--- Begin Records for processing ---
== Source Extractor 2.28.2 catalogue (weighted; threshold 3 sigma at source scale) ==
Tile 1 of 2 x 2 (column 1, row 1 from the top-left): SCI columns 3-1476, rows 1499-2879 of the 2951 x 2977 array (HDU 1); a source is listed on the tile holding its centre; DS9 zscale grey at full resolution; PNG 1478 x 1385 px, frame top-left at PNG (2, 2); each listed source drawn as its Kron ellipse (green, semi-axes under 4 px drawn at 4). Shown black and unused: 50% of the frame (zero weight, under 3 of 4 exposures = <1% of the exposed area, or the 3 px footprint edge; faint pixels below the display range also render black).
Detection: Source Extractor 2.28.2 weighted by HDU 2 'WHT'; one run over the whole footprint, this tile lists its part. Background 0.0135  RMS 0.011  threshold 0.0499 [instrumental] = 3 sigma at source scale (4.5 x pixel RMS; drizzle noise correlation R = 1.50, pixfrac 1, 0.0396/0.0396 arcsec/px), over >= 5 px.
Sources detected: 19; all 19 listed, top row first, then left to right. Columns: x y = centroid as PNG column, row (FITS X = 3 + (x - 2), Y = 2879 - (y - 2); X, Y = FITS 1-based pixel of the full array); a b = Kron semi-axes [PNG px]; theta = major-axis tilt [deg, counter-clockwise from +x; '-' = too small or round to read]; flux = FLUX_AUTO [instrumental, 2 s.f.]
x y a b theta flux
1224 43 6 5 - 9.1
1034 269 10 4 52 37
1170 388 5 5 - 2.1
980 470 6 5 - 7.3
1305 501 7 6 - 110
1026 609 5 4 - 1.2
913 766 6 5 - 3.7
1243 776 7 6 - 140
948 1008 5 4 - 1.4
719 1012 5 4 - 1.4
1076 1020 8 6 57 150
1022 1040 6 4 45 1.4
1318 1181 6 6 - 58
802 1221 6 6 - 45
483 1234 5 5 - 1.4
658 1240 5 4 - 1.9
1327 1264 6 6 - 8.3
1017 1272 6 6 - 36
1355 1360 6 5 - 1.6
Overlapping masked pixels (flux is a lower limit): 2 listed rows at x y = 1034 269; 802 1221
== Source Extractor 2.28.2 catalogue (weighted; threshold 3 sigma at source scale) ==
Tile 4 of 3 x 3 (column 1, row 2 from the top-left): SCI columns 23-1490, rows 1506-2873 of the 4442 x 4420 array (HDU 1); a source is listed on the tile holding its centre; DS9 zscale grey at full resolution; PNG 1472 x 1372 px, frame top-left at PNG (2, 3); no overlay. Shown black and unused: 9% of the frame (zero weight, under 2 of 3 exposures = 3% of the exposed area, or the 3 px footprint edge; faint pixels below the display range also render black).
--- End Records for processing ---
• Short exercise: Return every line of all the items above unchanged, character for character.

• Worked answer:
== Source Extractor 2.28.2 catalogue (weighted; threshold 3 sigma at source scale) ==
Tile 1 of 2 x 2 (column 1, row 1 from the top-left): SCI columns 3-1476, rows 1499-2879 of the 2951 x 2977 array (HDU 1); a source is listed on the tile holding its centre; DS9 zscale grey at full resolution; PNG 1478 x 1385 px, frame top-left at PNG (2, 2); each listed source drawn as its Kron ellipse (green, semi-axes under 4 px drawn at 4). Shown black and unused: 50% of the frame (zero weight, under 3 of 4 exposures = <1% of the exposed area, or the 3 px footprint edge; faint pixels below the display range also render black).
Detection: Source Extractor 2.28.2 weighted by HDU 2 'WHT'; one run over the whole footprint, this tile lists its part. Background 0.0135  RMS 0.011  threshold 0.0499 [instrumental] = 3 sigma at source scale (4.5 x pixel RMS; drizzle noise correlation R = 1.50, pixfrac 1, 0.0396/0.0396 arcsec/px), over >= 5 px.
Sources detected: 19; all 19 listed, top row first, then left to right. Columns: x y = centroid as PNG column, row (FITS X = 3 + (x - 2), Y = 2879 - (y - 2); X, Y = FITS 1-based pixel of the full array); a b = Kron semi-axes [PNG px]; theta = major-axis tilt [deg, counter-clockwise from +x; '-' = too small or round to read]; flux = FLUX_AUTO [instrumental, 2 s.f.]
x y a b theta flux
1224 43 6 5 - 9.1
1034 269 10 4 52 37
1170 388 5 5 - 2.1
980 470 6 5 - 7.3
1305 501 7 6 - 110
1026 609 5 4 - 1.2
913 766 6 5 - 3.7
1243 776 7 6 - 140
948 1008 5 4 - 1.4
719 1012 5 4 - 1.4
1076 1020 8 6 57 150
1022 1040 6 4 45 1.4
1318 1181 6 6 - 58
802 1221 6 6 - 45
483 1234 5 5 - 1.4
658 1240 5 4 - 1.9
1327 1264 6 6 - 8.3
1017 1272 6 6 - 36
1355 1360 6 5 - 1.6
Overlapping masked pixels (flux is a lower limit): 2 listed rows at x y = 1034 269; 802 1221
== Source Extractor 2.28.2 catalogue (weighted; threshold 3 sigma at source scale) ==
Tile 4 of 3 x 3 (column 1, row 2 from the top-left): SCI columns 23-1490, rows 1506-2873 of the 4442 x 4420 array (HDU 1); a source is listed on the tile holding its centre; DS9 zscale grey at full resolution; PNG 1472 x 1372 px, frame top-left at PNG (2, 3); no overlay. Shown black and unused: 9% of the frame (zero weight, under 2 of 3 exposures = 3% of the exposed area, or the 3 px footprint edge; faint pixels below the display range also render black).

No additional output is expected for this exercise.